C’est un symbole. Mais comme tous les symboles, sa portée est essentielle. En ce mercredi 25 novembre, proclamée depuis 1999 par l’Organisation des Nations unies (ONU) comme la journée internationale pour l’élimination de la violence à l’égard des femmes, le commissariat de police de Belfort inaugure un nouvel espace dédié à l’accueil des victimes.
Confiance
Dans cette pièce rénové qui sent encore la peinture fraîche, située au cœur du commissariat mais dans un lieu peu passant, on va dorénavant accueillir les victimes de violence grave. Oubliez les téléphones qui sonnent. Oubliez le tapage du collègue qui vous interpelle en entrant dans le bureau sans frapper parce qu’il vient de recevoir les dernières analyses. Oubliez aussi ces tiroirs qui claquent. Les gens qui braillent. Et la noria qui anime les couloirs du commissariat. Un commissariat de police est un espace qui fourmille et qui s’agite 24 heures sur 24. Pas toujours propice à l’écoute et à la concentration.
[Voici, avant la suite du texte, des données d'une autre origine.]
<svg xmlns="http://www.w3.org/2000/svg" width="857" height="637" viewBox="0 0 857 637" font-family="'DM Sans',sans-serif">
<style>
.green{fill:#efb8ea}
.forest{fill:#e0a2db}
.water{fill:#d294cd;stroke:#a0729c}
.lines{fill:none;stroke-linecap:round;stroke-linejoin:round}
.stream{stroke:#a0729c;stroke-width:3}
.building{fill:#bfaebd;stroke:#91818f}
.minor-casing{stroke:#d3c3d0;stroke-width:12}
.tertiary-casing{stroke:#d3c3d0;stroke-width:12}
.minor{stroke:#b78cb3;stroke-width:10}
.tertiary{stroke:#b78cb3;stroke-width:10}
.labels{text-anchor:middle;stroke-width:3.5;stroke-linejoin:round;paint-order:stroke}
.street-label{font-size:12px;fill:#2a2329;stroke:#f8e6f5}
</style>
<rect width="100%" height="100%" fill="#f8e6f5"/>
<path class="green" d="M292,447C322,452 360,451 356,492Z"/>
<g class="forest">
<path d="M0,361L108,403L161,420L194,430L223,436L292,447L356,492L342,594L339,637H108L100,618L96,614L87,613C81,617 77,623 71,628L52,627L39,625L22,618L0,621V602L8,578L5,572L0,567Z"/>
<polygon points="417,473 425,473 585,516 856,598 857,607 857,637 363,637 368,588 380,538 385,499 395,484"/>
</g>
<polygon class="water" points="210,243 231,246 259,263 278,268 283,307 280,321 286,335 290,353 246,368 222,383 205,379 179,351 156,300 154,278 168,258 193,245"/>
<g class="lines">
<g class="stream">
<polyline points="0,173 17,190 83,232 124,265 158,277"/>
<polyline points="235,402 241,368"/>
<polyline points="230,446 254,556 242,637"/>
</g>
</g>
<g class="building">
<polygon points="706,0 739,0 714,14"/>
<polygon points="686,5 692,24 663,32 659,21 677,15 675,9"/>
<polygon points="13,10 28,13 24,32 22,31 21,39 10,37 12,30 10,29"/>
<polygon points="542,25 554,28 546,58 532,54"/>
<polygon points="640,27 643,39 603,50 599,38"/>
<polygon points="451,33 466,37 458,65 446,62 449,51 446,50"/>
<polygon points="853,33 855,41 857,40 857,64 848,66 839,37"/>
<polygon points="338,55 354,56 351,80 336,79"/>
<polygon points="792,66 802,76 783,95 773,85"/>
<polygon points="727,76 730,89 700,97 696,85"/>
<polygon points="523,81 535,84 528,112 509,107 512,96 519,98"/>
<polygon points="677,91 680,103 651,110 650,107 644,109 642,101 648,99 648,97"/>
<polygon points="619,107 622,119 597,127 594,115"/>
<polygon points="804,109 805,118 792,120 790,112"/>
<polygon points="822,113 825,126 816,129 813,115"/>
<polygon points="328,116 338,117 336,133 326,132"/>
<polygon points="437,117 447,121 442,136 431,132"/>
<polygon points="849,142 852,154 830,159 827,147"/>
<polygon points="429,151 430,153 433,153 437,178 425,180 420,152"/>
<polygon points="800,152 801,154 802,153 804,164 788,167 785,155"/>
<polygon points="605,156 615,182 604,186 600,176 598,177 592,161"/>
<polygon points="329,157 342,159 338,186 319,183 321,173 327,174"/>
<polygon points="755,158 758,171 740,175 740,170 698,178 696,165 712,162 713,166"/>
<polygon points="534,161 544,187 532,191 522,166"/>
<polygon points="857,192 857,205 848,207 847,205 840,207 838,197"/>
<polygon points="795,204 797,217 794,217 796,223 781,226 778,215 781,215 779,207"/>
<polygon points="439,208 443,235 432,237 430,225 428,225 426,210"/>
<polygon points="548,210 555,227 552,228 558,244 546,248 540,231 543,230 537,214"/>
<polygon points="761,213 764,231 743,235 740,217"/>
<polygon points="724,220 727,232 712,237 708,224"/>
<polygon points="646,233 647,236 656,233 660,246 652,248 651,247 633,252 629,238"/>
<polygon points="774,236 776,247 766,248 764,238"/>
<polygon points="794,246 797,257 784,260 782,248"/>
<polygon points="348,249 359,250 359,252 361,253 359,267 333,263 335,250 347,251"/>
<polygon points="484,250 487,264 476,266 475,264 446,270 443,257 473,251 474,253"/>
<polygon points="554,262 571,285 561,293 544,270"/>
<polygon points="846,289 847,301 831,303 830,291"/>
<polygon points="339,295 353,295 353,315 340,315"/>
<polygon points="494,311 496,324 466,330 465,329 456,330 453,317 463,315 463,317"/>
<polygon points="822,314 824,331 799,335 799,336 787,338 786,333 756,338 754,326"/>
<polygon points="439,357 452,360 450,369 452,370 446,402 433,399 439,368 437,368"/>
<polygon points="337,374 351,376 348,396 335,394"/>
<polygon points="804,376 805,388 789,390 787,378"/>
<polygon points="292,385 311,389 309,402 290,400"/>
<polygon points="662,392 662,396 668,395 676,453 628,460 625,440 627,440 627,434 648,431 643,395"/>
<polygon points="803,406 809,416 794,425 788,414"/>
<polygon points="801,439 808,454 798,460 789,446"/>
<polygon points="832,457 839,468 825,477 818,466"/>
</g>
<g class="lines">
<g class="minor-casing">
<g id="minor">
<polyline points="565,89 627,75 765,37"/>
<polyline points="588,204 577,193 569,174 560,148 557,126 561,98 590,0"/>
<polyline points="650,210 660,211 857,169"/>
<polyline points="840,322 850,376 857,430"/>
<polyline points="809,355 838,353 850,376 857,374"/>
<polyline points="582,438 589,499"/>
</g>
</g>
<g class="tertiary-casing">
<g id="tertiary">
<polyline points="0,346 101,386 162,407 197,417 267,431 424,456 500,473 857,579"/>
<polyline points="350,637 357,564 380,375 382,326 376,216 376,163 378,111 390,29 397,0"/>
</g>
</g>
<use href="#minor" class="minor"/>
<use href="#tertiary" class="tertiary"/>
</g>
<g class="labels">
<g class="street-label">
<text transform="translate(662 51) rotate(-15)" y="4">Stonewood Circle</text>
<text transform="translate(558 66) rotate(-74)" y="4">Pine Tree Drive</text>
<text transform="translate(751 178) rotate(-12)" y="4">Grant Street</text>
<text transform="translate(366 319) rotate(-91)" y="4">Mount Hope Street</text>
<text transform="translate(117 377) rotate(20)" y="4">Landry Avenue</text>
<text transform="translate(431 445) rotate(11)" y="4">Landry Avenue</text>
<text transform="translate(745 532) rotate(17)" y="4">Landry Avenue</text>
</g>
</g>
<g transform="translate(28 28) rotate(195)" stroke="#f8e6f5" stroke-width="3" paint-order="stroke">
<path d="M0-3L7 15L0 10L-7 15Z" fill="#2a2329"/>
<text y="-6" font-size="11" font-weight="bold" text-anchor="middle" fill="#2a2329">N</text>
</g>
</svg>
En entrant dans cette pièce, on aperçoit à gauche un canapé, un petit tapis, une table basse, une orchidée, des jeux pour enfant. Devant, on voit un bureau qui s’apparente plutôt à celui d’un psychologue. Au mur, un grand cadre représente un étang, avec au premier plan des roseaux et au loin une forêt ; l’image est apaisante. Calme. Bientôt, cette pièce sera équipée d’un système d’enregistrement vidéo.
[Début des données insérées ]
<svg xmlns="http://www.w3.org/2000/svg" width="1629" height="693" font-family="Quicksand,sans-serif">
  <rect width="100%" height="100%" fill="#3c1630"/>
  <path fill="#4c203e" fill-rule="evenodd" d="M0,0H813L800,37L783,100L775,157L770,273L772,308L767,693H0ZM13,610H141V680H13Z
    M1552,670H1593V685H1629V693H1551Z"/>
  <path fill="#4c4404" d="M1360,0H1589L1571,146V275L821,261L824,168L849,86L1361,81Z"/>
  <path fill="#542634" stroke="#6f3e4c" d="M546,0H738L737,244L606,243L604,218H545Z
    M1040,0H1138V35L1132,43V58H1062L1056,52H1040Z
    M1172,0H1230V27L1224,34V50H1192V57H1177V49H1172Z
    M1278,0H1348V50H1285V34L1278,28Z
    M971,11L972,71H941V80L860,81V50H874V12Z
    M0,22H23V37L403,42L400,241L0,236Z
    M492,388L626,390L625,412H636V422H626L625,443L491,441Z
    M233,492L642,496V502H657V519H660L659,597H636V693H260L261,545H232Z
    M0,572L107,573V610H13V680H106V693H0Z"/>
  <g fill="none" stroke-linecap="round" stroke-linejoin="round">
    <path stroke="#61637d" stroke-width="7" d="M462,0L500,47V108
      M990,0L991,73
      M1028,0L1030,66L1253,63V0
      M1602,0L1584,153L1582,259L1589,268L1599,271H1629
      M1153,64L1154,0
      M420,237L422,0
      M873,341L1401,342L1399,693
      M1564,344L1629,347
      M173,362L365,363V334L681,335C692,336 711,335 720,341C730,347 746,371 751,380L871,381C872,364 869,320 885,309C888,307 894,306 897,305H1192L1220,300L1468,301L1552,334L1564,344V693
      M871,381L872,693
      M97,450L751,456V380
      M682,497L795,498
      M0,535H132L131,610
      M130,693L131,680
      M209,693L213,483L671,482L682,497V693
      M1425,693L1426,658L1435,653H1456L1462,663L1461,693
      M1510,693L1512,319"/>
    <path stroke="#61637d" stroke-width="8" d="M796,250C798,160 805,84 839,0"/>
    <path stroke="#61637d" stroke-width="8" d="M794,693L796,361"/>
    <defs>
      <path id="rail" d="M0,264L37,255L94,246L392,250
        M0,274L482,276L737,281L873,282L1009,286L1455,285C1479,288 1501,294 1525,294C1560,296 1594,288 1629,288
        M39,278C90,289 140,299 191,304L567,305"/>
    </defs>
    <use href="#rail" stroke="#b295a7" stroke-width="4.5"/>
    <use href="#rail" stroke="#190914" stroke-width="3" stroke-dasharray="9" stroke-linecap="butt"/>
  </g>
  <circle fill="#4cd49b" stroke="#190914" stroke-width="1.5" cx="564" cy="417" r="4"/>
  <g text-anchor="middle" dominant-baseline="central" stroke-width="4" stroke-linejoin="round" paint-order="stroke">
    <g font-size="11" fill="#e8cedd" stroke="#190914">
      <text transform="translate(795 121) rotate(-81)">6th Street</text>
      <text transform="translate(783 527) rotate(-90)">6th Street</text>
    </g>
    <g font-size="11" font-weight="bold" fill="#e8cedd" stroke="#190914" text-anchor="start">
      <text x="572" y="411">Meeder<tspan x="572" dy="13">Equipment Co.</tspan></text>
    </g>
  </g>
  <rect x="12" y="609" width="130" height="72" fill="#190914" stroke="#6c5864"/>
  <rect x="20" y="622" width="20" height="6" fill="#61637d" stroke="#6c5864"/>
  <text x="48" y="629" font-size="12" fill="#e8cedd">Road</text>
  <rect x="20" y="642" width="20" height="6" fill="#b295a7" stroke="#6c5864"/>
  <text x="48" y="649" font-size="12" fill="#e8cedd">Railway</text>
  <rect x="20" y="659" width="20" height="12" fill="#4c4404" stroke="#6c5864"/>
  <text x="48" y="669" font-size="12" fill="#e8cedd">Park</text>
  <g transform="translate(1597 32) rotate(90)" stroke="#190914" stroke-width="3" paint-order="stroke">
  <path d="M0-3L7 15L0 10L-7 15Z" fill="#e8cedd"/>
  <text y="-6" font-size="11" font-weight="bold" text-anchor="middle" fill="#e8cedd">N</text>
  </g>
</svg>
Ce lieu doit permettre de recueillir les plaintes et les témoignages des victimes de violences graves, et notamment les victimes de violences conjugales. « Nous avons un endroit où nous pouvons nous isoler », confie le commandant Béatrice Détienne, chef de l’unité judiciaire de Belfort, à l’initiative de ce projet. « On peut se confier à l’enquêteur et se sentir en toute confiance », apprécie l’officier de police.
Audition Mélanie
Cette nouvelle pièce est identifiée pour accueillir les victimes de violences conjugales. Mais elle pourra être utilisée pour toutes les violences graves remarque le commandant Béatrice Détienne. Elle pourra aussi être utilisée pour auditionner les enfants mineurs, selon la méthode de l’audition Mélanie, une technique venue du Canada (retrouvez ici la présentation de cette méthode faite par l’association Innocence en danger). Le lieu doit être neutre afin d’éviter à l’enfant d’être déconcentré. L’entretie est aussi enregistré en vidéo, pour éviter de lui faire répéter les choses. Dans cette méthode, des jouets peuvent être utilisés pour notamment l’aider à localiser les zones lorsque cela concerne des attouchements sexuels. Les policiers interviennent sans uniforme, pour ne pas trop l’impressionner.
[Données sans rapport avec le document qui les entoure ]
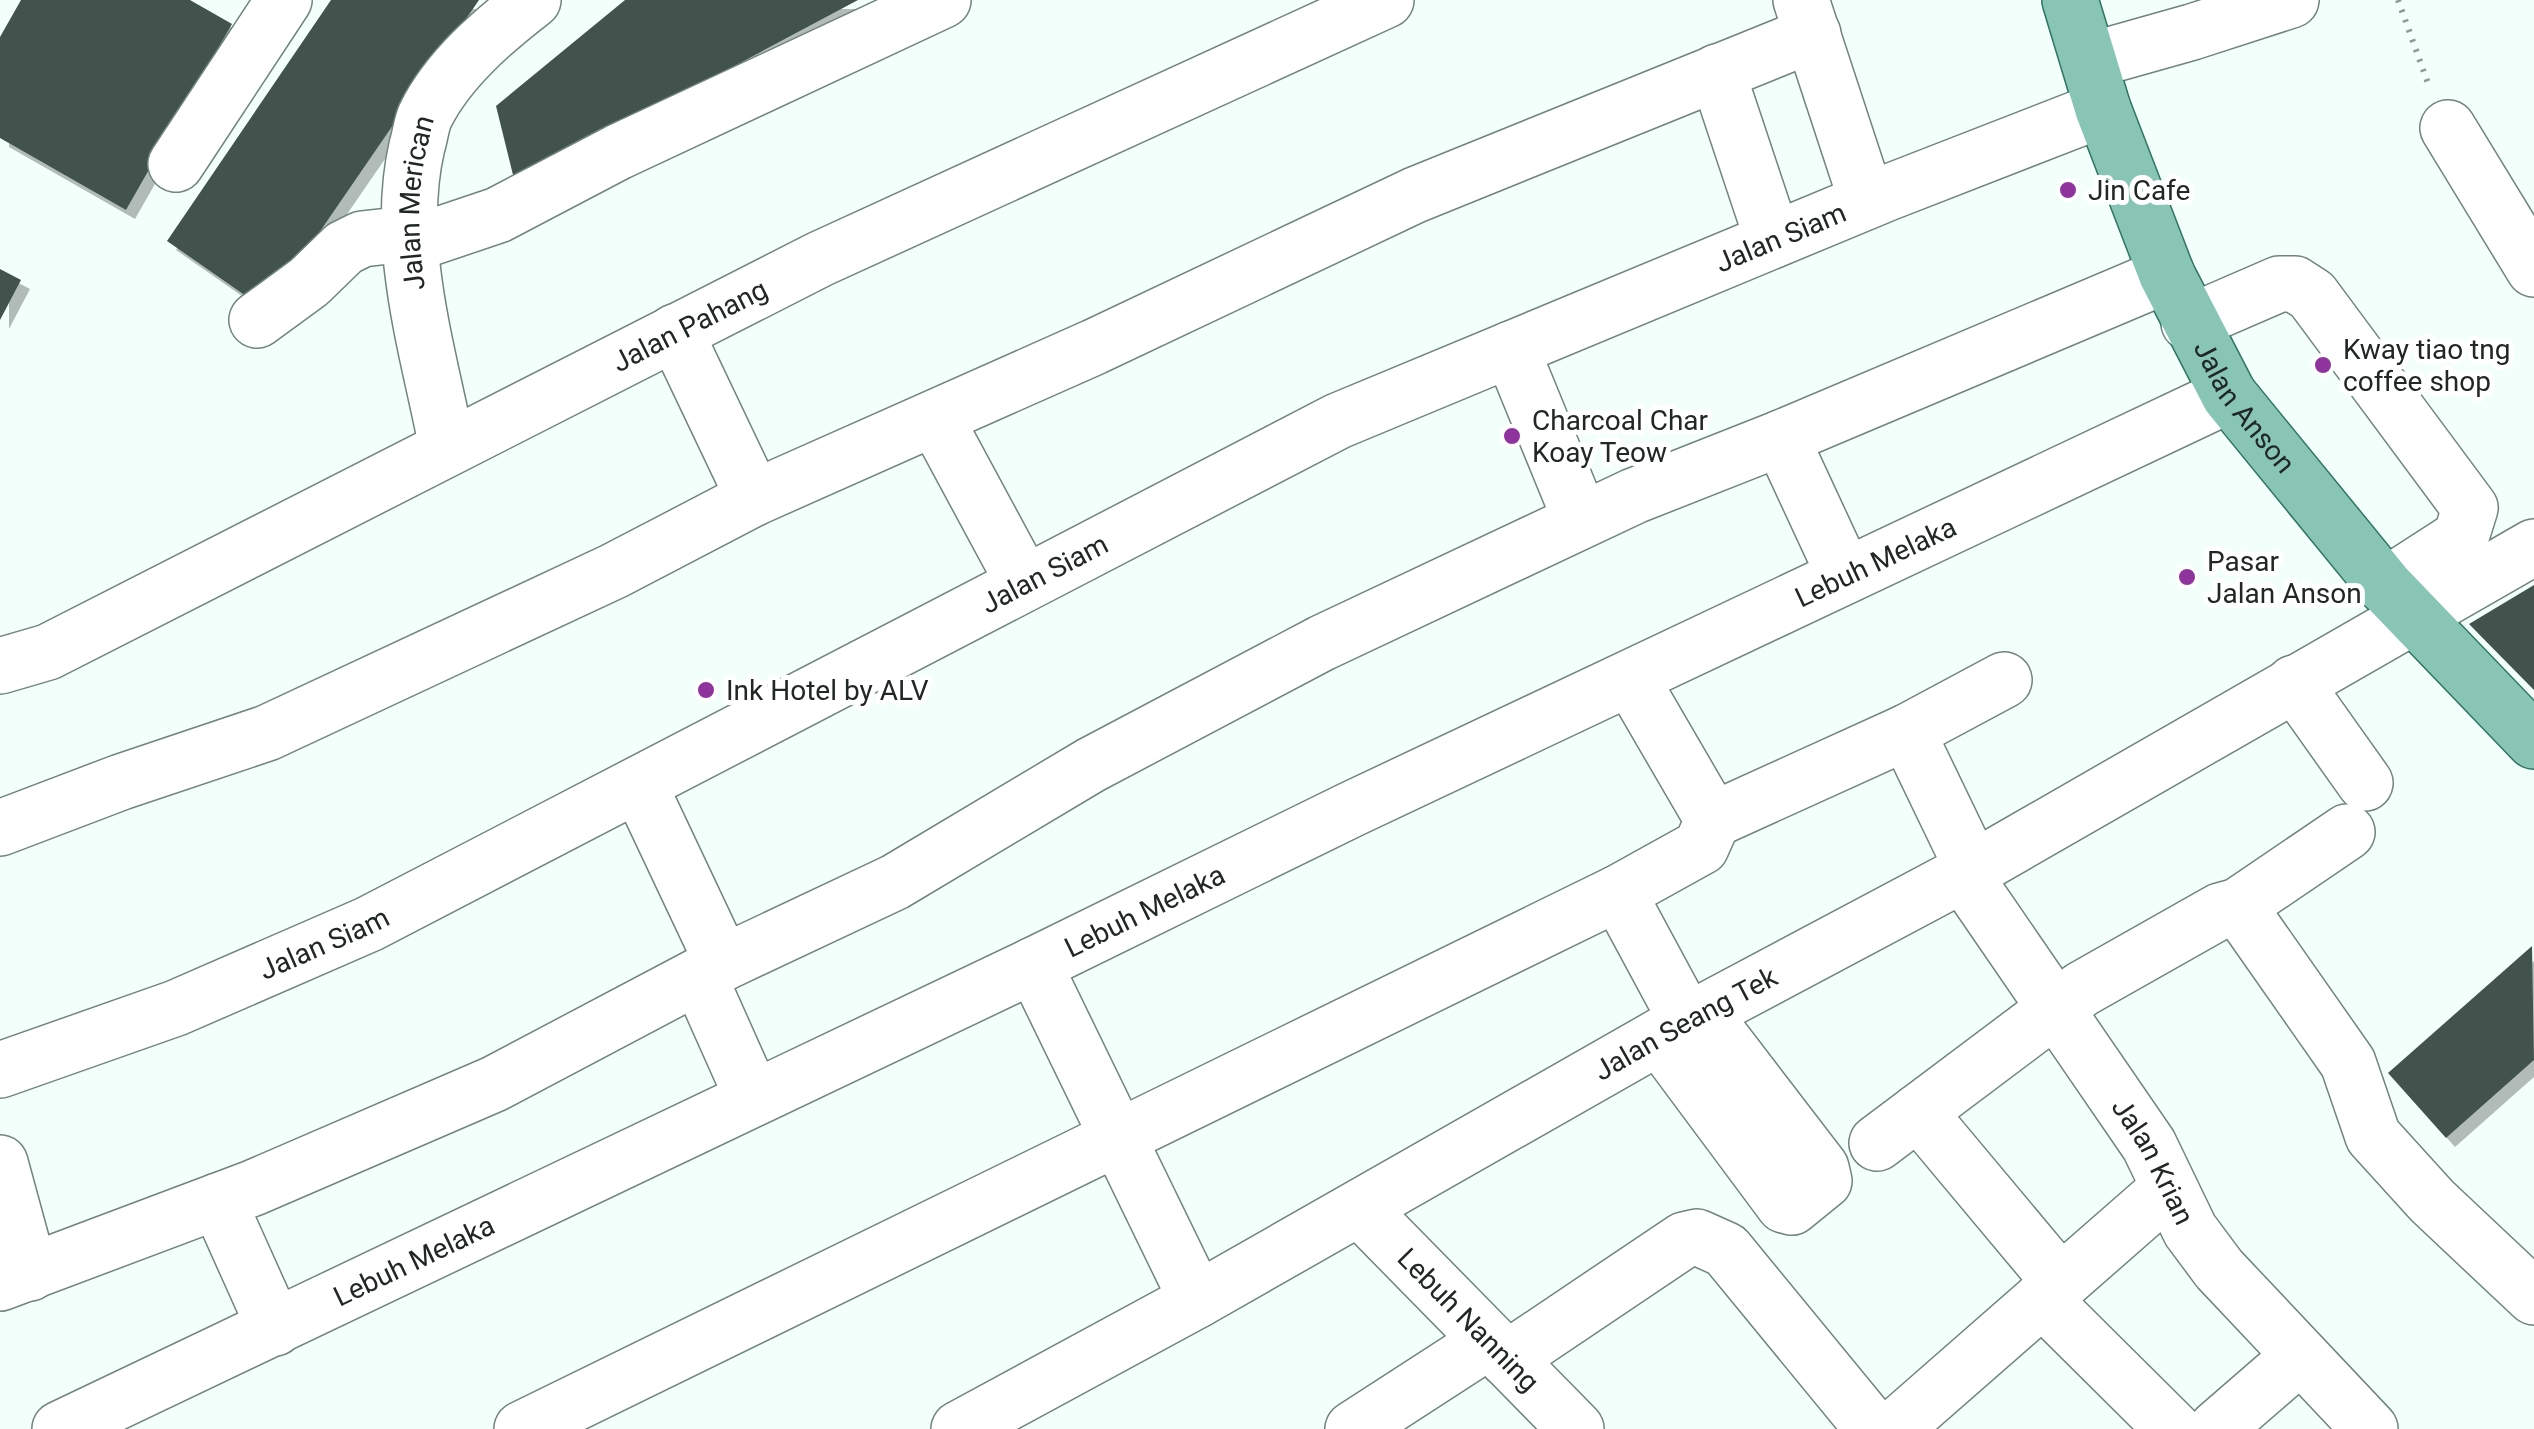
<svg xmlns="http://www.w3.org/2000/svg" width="2534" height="1429" viewBox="0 0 2534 1429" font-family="Roboto,sans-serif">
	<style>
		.building { fill: #42534d; filter: url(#shadow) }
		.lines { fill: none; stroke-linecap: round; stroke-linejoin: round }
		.minor-casing { stroke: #71847d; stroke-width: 58 }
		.major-casing { stroke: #307462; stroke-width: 58 }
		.path { stroke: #8f9995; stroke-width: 6; stroke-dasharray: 2.5 8; stroke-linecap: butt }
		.minor { stroke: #fff; stroke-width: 55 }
		.major { stroke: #88c5b5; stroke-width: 55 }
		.poi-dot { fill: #8f339d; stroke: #fff; stroke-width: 4 }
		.labels { text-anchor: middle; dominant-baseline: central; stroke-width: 10; stroke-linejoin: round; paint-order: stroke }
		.poi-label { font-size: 28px; fill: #202725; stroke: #fff; text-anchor: start }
		.street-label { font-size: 28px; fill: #202725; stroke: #fff }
	</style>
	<defs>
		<filter id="shadow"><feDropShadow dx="9" dy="9" stdDeviation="0" flood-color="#0004"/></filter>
	</defs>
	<rect width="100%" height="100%" fill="#f2fffa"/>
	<path class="building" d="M 21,0 L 190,0 L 232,24 L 126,210 L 0,138 L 0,37 Z
		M 331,0 L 479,0 L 266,310 L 167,241 Z
		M 625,0 L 858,0 L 515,183 L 496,106 Z
		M 0,269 L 21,280 L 0,320 Z
		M 2534,585 L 2534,690 L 2469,624 Z
		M 2532,946 L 2534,1060 L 2446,1138 L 2388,1073 Z"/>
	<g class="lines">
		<g class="minor-casing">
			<g id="minor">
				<path d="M 1801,0 L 1867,201"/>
				<path d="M 2089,61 L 2192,32 L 2291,0"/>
				<path d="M 1717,72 L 1773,240"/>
				<path d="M 2448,128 L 2534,269"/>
				<path d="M 176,164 L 284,0"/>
				<path d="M 409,245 L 498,215 L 618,152 L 943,0"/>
				<path d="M 257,320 L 309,282 L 344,248 L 362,239 L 407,234"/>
				<path d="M 2189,323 L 2279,284 L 2295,284 L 2312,295 L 2470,508 L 2461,537 L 2385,586"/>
				<path d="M 675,332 L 754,498"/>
				<path d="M 1511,349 L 1581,520"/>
				<path d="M 935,418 L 1024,583"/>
				<path d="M 1781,438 L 1845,576"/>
				<path id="s1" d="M 447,447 C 428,349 394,245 417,146 C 420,137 421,125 425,116 C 448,69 493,31 533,0"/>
				<path id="s2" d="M 0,666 L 48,652 L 820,259 L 1386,0"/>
				<path d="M 1631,679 L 1713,820"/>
				<path d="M 2294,683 L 2365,783"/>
				<path d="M 1907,732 L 1973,869"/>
				<path d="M 639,785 L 723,963"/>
				<path d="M 0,828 L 121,782 L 267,733 L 614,571 L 754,498 L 1094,347 L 1415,195 L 1813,34"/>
				<path id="s3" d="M 1963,874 L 2149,1145 L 2190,1230 L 2219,1269 L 2370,1429"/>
				<path d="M 1618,893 L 1687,1021"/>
				<path d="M 2238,906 L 2348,1063 L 2373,1136 L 2432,1201 L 2534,1297"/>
				<path d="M 1034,965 L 1197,1300"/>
				<path d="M 699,977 L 753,1098"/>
				<path d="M 1659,1037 L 1784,1205 L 1792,1207 L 1824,1181 L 1821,1168 L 1703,1014"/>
				<path id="s4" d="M 0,1070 L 176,1008 L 369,924 L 1338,421 L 1887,193 L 2103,109"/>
				<path d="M 1918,1112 L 2061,1283"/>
				<path d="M 1877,1143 L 2082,989 L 2220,911 L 2238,906 L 2347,832"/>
				<path d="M 0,1163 L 30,1273"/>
				<path d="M 218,1201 L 275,1328"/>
				<path id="s5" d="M 1360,1209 L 1576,1429"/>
				<path d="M 0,1283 L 253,1188 L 494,1084 L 723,963 L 895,882 L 1091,765 L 1322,643 L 1634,496 L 1781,438 L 2167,275"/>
				<path d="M 2042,1299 L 2173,1429"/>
				<path d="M 1507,1359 L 1684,1240 L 1697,1237 L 1726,1250 L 1873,1429"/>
				<path id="s6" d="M 60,1429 L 1034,965 L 1352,809 L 2229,395"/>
				<path d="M 522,1429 L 1618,893 L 1701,847 L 1713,820 L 1907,732 L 2004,680"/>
				<path id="s7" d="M 959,1429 L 1197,1300 L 1687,1021 L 1973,869 L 2534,547"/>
				<path d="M 1353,1429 L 1489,1341"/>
				<path d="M 1894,1429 L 2168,1189"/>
				<path d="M 2216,1429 L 2299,1357"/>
			</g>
		</g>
		<g class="major-casing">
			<g id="major">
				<path id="s8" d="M 2070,0 L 2103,109 L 2167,275 L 2229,395 L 2385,586 L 2534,741"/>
			</g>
		</g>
		<path class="path" d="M 2398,0 L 2429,86"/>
		<use href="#minor" class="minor"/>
		<use href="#major" class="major"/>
	</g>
	<g class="poi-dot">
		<circle cx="2068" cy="190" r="10"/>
		<circle cx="2323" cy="365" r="10"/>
		<circle cx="1512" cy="436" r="10"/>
		<circle cx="2187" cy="577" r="10"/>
		<circle cx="706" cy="690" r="10"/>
	</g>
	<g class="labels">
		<g class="poi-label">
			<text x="2088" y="190">Jin Cafe</text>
			<text x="2343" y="349">Kway tiao tng<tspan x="2343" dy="32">coffee shop</tspan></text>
			<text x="1532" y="420">Charcoal Char<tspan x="1532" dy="32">Koay Teow</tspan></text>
			<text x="2207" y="561">Pasar<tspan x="2207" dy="32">Jalan Anson</tspan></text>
			<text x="726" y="690">Ink Hotel by ALV</text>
		</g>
		<g class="street-label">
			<text stroke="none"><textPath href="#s1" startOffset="248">Jalan Merican</textPath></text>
			<text stroke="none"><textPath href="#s4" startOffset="1968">Jalan Siam</textPath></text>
			<text stroke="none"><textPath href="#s2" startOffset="770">Jalan Pahang</textPath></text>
			<text stroke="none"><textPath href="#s8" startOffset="445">Jalan Anson</textPath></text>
			<text stroke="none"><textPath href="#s6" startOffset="2012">Lebuh Melaka</textPath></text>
			<text stroke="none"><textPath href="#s4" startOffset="1158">Jalan Siam</textPath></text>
			<text stroke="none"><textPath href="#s6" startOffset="1202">Lebuh Melaka</textPath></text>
			<text stroke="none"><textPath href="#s4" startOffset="348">Jalan Siam</textPath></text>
			<text stroke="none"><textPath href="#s7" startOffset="832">Jalan Seang Tek</textPath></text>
			<text stroke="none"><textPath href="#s3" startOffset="345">Jalan Krian</textPath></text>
			<text stroke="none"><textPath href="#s6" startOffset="392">Lebuh Melaka</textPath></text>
			<text stroke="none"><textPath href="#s5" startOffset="155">Lebuh Nanning</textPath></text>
		</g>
	</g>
</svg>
Le commandant Béatrice Détienne reconnaît que, jusqu’à aujourd’hui, le recueil des témoignages des victimes n’était pas toujours réalisé dans des conditions propices. Les contraintes bâtimentaires favorisaient les sources de dérangement : pollutions sonores ; pollutions visuelles. Un environnement parfois oppressant pour les victimes.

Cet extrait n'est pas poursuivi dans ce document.